Open Government: Kenyans Have The Right To Demand Details Of Oil Contracts

The difference between the countries that have made a success of the exploitation of resources such as oil and those that have made a big mess of it is the degree of transparency in the various markets.

In settings such as Norway and Canada, the public gets to know the details of contracts signed with the firms engaged in exploration and production of oil.

The public is also given a detailed breakdown of the way in which the funds earned are spent with the Norwegian model of saving most of its earnings in a major sovereign wealth fund being seen as a model for many countries.

In other countries, there is little effort to promote transparency. Nigeria and Angola are the poster children of this approach with huge reservoirs of crude oil having yielded few benefits for the public. Only well-connected corrupt elites have reaped vast sums from the resources.

Kenya has the advantage of having been a late-comer to the game of exploitation of oil resources.

It should then follow that its leaders should learn from the experience of others and ensure the process for oil exploration and production is marked by a level of openness and transparency that prevents abuse of the process.

This is simply not the case. It is utterly unacceptable that the Petroleum Permanent Secretary Andrew Kamau should be so dismissive when asked to make public the contracts they have handed to Tullow Oil, including those involving the now controversial early export scheme.

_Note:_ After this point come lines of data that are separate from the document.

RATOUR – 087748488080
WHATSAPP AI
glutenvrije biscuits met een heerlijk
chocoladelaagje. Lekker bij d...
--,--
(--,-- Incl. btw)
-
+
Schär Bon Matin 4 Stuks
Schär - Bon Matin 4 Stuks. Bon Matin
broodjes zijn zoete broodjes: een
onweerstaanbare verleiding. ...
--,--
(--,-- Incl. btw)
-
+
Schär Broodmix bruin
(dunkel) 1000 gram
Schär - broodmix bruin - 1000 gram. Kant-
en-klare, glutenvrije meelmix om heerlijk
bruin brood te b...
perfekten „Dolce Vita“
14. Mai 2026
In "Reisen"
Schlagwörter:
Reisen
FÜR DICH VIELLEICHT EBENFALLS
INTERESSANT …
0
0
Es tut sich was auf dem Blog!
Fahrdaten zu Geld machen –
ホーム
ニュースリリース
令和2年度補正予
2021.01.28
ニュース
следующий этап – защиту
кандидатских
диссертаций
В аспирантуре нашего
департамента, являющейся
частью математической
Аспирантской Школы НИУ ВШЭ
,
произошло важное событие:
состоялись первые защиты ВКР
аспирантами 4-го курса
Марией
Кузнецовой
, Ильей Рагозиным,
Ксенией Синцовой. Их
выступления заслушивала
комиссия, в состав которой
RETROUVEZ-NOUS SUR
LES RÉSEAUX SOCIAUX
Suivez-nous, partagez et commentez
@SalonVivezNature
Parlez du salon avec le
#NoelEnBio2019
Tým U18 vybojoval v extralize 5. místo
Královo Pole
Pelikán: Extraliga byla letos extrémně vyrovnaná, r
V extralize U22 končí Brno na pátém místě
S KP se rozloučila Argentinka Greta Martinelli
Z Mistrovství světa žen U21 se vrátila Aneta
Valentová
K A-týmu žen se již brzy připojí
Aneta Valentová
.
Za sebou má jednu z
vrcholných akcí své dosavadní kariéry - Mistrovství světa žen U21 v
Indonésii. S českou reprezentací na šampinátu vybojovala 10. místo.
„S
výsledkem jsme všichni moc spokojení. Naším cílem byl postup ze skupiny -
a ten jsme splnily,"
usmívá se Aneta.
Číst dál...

“Would you want your employer to publish your pay slip for people to see?” the PS remarked when asked about the contracts.

Well, Mr Kamau. The public is not asking you for a favour. It is their money that will be used to transport 200,000 barrels by road to Mombasa at a cost of Sh4 billion. No profit will be made from this venture.

Tullow Oil has itself said the transportation of the crude oil to the port is not essential for the marketing process. So why is this being done?

How can the rumours that have swirled of well-connected individuals being lined up to benefit from the trucking of the oil be dispelled if basic contracts to Tullow are not revealed?

It is entirely unacceptable that such an important project should be shrouded in secrecy. Those contracts should be made public without further delay.